* [文本节选]:
---

基于TK1 & Manifold的实时目标检测(HOG+SVM代码详解)

开坦克的贝塔 4月 17, 2017

在前文中，我们对HOG+SVM算法应用于目标实时检测给出了简单的理论介绍，本文将从实践出发，在TK1(Manifold)使用OpenCV完成目标检测。
安装环境请参考前面的文章。本例中使用环境为CUDA-6.5和OpenCV-3.1.0。

训练前期准备

收集训练图片及图像预处理

收集大量目标样本图片，注意以下两点。
在正样本图片中尽量不要出现其他干扰因素。
正样本图像尺寸比例尽量与实际目标比例相等。

收集背景图片(负样本)，注意背景图片尺寸必须一致，背景图片中不能出现目标。

用Python对正样本进行Resize：

import PIL
from PIL import Image
import os
#正样本图片路径
path = "posImgs/"
files = os.listdir(path)
for name in files:
	img = Image.open(path+name)
	img = img.resize((80, 80), PIL.Image.ANTIALIAS)
	img.save(name)

使用OpenCV训练SVM分类器

在工程目录下建立pos文件夹用于放置所有Resize过的正样本图片，建立neg放置所有负样本图片。
创建train.cpp以及CMakeLists.txt。

---

* [数据片段]:
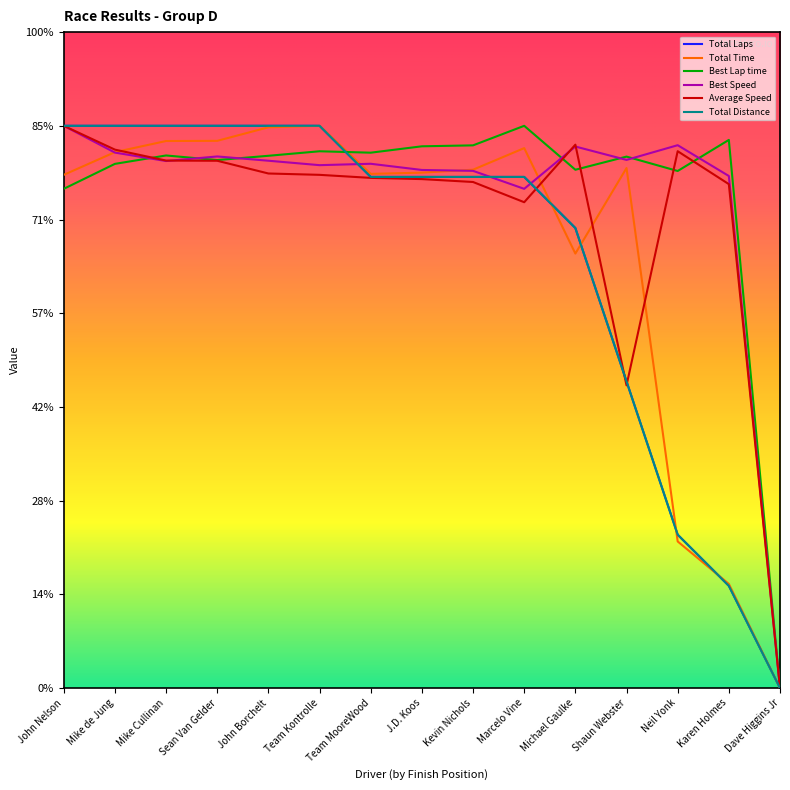

The value of Total Distance at Mike Cullinan is 200.2. True or false?

False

---

* [练习目标]:
请打印文本节选中从“基于TK1 & Manifold的实时目标检测(HOG+SVM代码详解)”起、到“收集大量目标样本图片，注意以下两点。”为止（含这两处）的文字，不作任何改动。 作答时只以文本节选为依据。

* [回答]:
基于TK1 & Manifold的实时目标检测(HOG+SVM代码详解)

开坦克的贝塔 4月 17, 2017

在前文中，我们对HOG+SVM算法应用于目标实时检测给出了简单的理论介绍，本文将从实践出发，在TK1(Manifold)使用OpenCV完成目标检测。
安装环境请参考前面的文章。本例中使用环境为CUDA-6.5和OpenCV-3.1.0。

训练前期准备

收集训练图片及图像预处理

收集大量目标样本图片，注意以下两点。